Tubular cells were characterized using proximal tubular markers such as HEA (Miltenyi Biotec, Gladbach, Germany), anti-CD13 antibodies (Aminopeptidase-N; Dako), angiotensin AT1 and AT2 receptor (Santa Cruz Biotechnology, Santa Cruz, California). and negative control staining with fibroblast-specific antibody (Dianova, Hamburg, Germany) followed by flow cytometric analysis.

RNA samples from cells derived from five different nephrectomy specimens were pooled to obtain a representative cross-section of human tubular gene expression in healthy tubular epithelial cells. All experiments were performed with the same calibrator RNA, which was stored in aliquots at −80° C. GAPDH served as internal standard.

Quantification of gene expression was performed according to the delta Ct method (ΔCt2/ΔCt1), as described elsewhere (Jeyaseelan et al, 2001).
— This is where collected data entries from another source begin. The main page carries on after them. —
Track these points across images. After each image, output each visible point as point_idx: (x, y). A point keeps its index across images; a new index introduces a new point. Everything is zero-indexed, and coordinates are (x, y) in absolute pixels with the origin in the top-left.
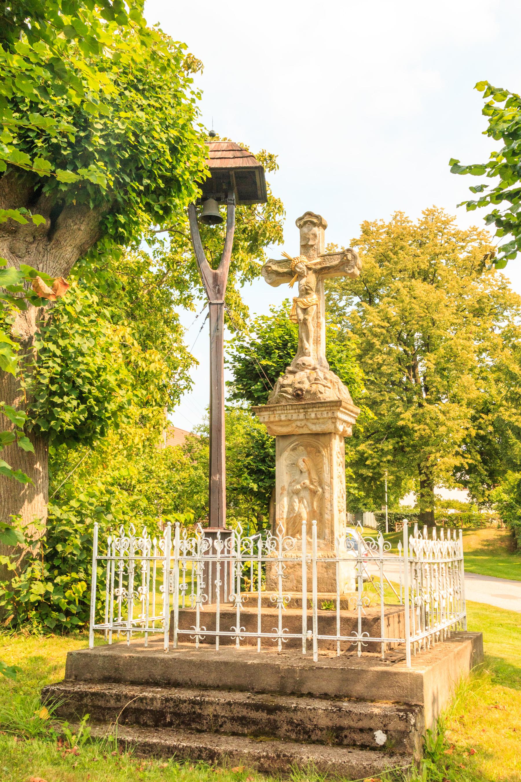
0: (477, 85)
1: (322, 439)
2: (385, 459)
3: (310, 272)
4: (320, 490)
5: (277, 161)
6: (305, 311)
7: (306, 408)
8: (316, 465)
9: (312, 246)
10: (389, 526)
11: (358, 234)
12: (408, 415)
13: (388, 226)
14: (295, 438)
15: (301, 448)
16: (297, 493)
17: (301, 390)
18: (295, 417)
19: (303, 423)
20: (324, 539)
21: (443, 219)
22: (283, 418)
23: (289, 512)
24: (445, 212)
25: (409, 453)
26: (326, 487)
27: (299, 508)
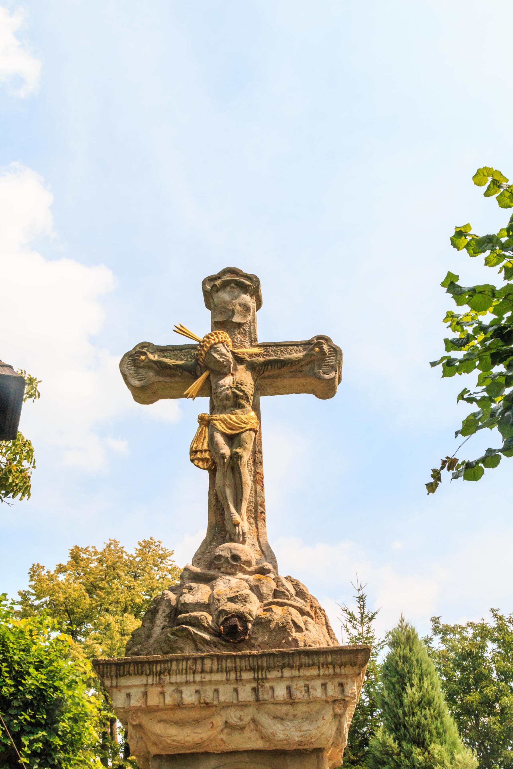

Briefly, a ratio was calculated between the expression of the gene of interest to the expression of the internal standard (GAPDH) in the calibrator (ΔCt1) and in the probe (ΔCt2). Because the cDNA doubles in every PCR cycle, 2ΔCt yields the x-fold expression of the gene of interest compared with calibrator. The intraindividual coefficient of variation was below 1% in the calibrator samples and 15 ± 9% in the microdissected donor kidney biopsy samples.

Statistical Analysis

Continuous variables were described by mean ± sd, and correlations were calculated using the Spearman coefficient. The Kruskall-Wallis test or the Wilcoxon rank-sum test was used for the comparison between three or two groups, respectively. A p value < 0.05 was considered statistically significant. The SAS System V8.1 (SAS Institute Inc., 2000; Cary, North Carolina) was used for statistical analysis. All experiments were performed in triplicates, and the mean value was used.